Below is a minimal example:

Train model

import h2o
from h2o.estimators.random_forest import H2ORandomForestEstimator
import pandas as pd
import numpy as np

h2o.init()

features = pd.DataFrame(np.random.randn(6,3),columns=list('ABC'))
target = pd.DataFrame(pd.Series(["cat","dog","cat","dog","cat","dog"]), columns=["target"])
df = pd.concat([features, target], axis=1)
df_h2o = h2o.H2OFrame(df)

rf = H2ORandomForestEstimator()
rf.train(["A","B","C"],"target",training_frame=df_h2o, validation_frame=df_h2o)

Save MOJO

model_path = rf.download_mojo(path="./mojo/", get_genmodel_jar=True)
print(model_path)

Load MOJO

from pyspark.sql import SparkSession

spark = SparkSession.builder.config("spark.jars", "/home/ec2-user/Notebooks/mojo/h2o-genmodel.jar").getOrCreate()

MojoModel = spark._jvm.hex.genmodel.MojoModel
EasyPredictModelWrapper = spark._jvm.hex.genmodel.easy.EasyPredictModelWrapper
RowData = spark._jvm.hex.genmodel.easy.RowData

mojo = MojoModel.load(model_path)
easy_model = EasyPredictModelWrapper(mojo)
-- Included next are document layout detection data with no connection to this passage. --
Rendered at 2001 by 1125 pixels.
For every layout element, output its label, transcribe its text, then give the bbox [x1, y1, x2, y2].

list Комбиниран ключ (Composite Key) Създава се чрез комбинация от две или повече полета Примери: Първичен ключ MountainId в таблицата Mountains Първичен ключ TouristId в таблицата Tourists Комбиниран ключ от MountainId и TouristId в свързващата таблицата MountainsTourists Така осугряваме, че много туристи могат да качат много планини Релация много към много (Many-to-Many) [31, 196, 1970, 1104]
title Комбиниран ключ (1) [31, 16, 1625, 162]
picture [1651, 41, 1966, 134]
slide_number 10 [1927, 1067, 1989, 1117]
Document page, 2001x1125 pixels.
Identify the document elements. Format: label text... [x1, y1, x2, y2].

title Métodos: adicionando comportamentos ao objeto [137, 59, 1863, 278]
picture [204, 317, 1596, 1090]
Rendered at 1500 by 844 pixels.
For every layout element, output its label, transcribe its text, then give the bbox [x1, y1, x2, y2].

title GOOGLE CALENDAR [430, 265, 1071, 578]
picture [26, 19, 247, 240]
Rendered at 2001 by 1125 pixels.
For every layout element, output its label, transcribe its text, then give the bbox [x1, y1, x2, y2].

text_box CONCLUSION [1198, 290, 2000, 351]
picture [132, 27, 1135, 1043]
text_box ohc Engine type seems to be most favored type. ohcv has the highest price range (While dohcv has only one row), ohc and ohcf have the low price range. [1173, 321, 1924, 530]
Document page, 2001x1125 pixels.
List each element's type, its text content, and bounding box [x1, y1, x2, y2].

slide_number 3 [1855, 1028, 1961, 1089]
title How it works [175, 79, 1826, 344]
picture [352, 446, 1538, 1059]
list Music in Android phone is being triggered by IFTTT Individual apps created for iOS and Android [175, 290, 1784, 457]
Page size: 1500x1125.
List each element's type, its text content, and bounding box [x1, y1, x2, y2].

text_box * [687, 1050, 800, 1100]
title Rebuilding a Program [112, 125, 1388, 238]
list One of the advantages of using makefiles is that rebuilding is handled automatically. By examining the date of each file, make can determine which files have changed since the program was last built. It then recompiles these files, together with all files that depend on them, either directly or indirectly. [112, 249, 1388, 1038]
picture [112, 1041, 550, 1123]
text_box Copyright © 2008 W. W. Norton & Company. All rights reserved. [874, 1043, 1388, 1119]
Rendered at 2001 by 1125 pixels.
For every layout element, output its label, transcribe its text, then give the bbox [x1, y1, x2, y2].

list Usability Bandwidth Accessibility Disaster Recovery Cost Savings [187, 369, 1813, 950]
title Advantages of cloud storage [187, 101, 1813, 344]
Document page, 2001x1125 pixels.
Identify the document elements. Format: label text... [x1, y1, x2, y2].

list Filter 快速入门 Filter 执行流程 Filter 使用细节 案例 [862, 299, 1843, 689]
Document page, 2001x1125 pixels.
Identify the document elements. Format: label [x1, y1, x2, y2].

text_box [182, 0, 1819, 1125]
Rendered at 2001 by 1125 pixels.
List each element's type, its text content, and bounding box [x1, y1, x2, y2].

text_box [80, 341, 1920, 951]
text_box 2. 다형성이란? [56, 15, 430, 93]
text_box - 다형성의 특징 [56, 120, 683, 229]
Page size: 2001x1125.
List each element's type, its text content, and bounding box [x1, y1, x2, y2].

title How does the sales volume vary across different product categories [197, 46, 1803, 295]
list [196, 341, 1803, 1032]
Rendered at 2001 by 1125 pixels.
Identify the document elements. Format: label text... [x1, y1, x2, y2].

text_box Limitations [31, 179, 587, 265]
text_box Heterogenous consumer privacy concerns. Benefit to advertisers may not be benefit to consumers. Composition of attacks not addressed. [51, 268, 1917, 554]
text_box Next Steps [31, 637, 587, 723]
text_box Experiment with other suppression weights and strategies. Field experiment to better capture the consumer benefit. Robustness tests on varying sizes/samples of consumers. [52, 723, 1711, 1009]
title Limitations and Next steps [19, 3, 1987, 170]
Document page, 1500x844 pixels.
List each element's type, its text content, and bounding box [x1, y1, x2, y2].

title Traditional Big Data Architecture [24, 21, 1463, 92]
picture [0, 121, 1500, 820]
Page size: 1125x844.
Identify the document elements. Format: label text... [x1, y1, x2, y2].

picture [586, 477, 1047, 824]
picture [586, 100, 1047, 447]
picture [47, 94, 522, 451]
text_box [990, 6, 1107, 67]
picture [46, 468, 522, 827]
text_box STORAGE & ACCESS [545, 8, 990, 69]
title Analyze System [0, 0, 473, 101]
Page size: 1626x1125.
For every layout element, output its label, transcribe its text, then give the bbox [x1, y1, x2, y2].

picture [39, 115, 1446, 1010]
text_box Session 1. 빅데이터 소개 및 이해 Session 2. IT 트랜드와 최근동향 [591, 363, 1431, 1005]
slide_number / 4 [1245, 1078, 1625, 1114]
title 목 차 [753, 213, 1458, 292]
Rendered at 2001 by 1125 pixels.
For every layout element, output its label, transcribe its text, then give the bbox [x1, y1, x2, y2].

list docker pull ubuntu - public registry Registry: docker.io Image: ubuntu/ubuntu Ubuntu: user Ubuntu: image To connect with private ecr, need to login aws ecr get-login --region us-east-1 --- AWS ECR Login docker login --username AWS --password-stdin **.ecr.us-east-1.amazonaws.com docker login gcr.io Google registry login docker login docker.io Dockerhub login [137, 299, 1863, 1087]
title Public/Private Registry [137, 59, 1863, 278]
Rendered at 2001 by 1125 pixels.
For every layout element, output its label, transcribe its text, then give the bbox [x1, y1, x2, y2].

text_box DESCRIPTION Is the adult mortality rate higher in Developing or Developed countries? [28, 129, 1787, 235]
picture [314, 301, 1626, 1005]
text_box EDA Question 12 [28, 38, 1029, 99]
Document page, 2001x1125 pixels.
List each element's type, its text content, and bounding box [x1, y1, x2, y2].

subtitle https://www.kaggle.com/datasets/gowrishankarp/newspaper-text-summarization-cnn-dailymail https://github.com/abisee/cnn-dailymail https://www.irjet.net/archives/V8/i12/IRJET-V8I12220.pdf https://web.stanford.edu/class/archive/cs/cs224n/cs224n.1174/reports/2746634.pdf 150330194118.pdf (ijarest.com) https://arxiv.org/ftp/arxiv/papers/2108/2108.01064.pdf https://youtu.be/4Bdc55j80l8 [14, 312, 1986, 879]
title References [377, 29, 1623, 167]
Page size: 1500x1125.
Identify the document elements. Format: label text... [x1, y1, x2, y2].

Predict on a single row of data

r = RowData()
r.put("A", -0.631123)
r.put("B", 0.711463)
r.put("C", -1.332257)

score = easy_model.predictBinomial(r).classProbabilities

So, that far I have been able to get. Where I am having trouble is that I find it difficult to inpect what score is giving back to me. print(score) yields the following: <py4j.java_gateway.JavaMember at 0x7fb2e09b4e80>. Presumably there must be a way to the actual generated values from this object, but how would I do that?

1
Hi, PySparkling API has support for doing predictions directly without the need of touching Py4J directly. Please see our tests here github.com/h2oai/sparkling-water/blob/master/py/tests/…Jakub Háva
Yeah, I actually ran into this yesterday and it does solve my problem quite neatly. I was only looking at the Py4J approach because I wanted to avoid being forced to start a PySparkling session in order to perform prediction. Anyway, I also learnt that the approach I decribed won't work. You would need to wrap the prediction block into a predict function and then apply spark_df.map(predict) - this won't work since there's no way to get these functions on the executors (Py4J only on driver) and they cannot simply be serialized. If you rewrote the above in Scala or Java it would work though.Karl

1 Answers

1
votes

You can find the returned object here. classProbabilities is a Java array and Java arrays do not have the toString method, which is why your print statement is returning something non-human-readable.

One way to access this value would be to use py4j

for example this should work:

for i in easy_model.predictBinomial(r).classProbabilities:
...     print(i)

or you can covert it to a list.